■ **EXERCISE**
Reproduce every line of the entries below, keeping each word, capital letter and colon unchanged.

■ **THE DATA**
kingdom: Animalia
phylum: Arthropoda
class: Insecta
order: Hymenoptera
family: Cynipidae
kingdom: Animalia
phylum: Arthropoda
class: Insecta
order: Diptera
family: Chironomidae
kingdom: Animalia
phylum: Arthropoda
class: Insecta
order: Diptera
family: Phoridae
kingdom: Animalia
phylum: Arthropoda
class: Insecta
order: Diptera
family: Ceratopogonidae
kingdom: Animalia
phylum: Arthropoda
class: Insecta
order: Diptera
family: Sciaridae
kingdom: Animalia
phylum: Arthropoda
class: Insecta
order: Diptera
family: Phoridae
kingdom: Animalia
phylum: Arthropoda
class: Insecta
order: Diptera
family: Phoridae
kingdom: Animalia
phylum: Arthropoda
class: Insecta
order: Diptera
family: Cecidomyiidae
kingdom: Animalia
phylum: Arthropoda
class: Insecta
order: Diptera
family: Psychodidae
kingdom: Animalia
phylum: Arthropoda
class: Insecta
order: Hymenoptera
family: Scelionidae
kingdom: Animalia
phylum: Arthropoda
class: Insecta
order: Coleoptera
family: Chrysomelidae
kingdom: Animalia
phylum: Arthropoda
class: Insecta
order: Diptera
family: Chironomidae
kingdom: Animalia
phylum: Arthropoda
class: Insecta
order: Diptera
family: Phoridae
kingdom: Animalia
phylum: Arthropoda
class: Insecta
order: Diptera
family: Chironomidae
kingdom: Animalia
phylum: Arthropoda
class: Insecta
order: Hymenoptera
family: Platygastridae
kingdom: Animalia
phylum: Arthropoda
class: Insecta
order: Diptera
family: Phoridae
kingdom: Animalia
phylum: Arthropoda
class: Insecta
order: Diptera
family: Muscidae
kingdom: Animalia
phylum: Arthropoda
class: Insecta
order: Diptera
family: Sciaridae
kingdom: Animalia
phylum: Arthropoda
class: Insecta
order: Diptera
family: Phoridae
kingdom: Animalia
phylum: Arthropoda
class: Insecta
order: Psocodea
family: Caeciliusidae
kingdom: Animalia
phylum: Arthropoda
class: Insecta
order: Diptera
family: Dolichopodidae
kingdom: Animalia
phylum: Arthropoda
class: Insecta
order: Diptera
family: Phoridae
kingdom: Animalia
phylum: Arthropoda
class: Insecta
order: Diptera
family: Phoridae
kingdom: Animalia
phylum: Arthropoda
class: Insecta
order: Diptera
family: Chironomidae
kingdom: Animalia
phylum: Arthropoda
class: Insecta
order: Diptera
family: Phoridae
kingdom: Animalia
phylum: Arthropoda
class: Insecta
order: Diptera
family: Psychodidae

■ **EXERCISE RESULT**
kingdom: Animalia
phylum: Arthropoda
class: Insecta
order: Hymenoptera
family: Cynipidae
kingdom: Animalia
phylum: Arthropoda
class: Insecta
order: Diptera
family: Chironomidae
kingdom: Animalia
phylum: Arthropoda
class: Insecta
order: Diptera
family: Phoridae
kingdom: Animalia
phylum: Arthropoda
class: Insecta
order: Diptera
family: Ceratopogonidae
kingdom: Animalia
phylum: Arthropoda
class: Insecta
order: Diptera
family: Sciaridae
kingdom: Animalia
phylum: Arthropoda
class: Insecta
order: Diptera
family: Phoridae
kingdom: Animalia
phylum: Arthropoda
class: Insecta
order: Diptera
family: Phoridae
kingdom: Animalia
phylum: Arthropoda
class: Insecta
order: Diptera
family: Cecidomyiidae
kingdom: Animalia
phylum: Arthropoda
class: Insecta
order: Diptera
family: Psychodidae
kingdom: Animalia
phylum: Arthropoda
class: Insecta
order: Hymenoptera
family: Scelionidae
kingdom: Animalia
phylum: Arthropoda
class: Insecta
order: Coleoptera
family: Chrysomelidae
kingdom: Animalia
phylum: Arthropoda
class: Insecta
order: Diptera
family: Chironomidae
kingdom: Animalia
phylum: Arthropoda
class: Insecta
order: Diptera
family: Phoridae
kingdom: Animalia
phylum: Arthropoda
class: Insecta
order: Diptera
family: Chironomidae
kingdom: Animalia
phylum: Arthropoda
class: Insecta
order: Hymenoptera
family: Platygastridae
kingdom: Animalia
phylum: Arthropoda
class: Insecta
order: Diptera
family: Phoridae
kingdom: Animalia
phylum: Arthropoda
class: Insecta
order: Diptera
family: Muscidae
kingdom: Animalia
phylum: Arthropoda
class: Insecta
order: Diptera
family: Sciaridae
kingdom: Animalia
phylum: Arthropoda
class: Insecta
order: Diptera
family: Phoridae
kingdom: Animalia
phylum: Arthropoda
class: Insecta
order: Psocodea
family: Caeciliusidae
kingdom: Animalia
phylum: Arthropoda
class: Insecta
order: Diptera
family: Dolichopodidae
kingdom: Animalia
phylum: Arthropoda
class: Insecta
order: Diptera
family: Phoridae
kingdom: Animalia
phylum: Arthropoda
class: Insecta
order: Diptera
family: Phoridae
kingdom: Animalia
phylum: Arthropoda
class: Insecta
order: Diptera
family: Chironomidae
kingdom: Animalia
phylum: Arthropoda
class: Insecta
order: Diptera
family: Phoridae
kingdom: Animalia
phylum: Arthropoda
class: Insecta
order: Diptera
family: Psychodidae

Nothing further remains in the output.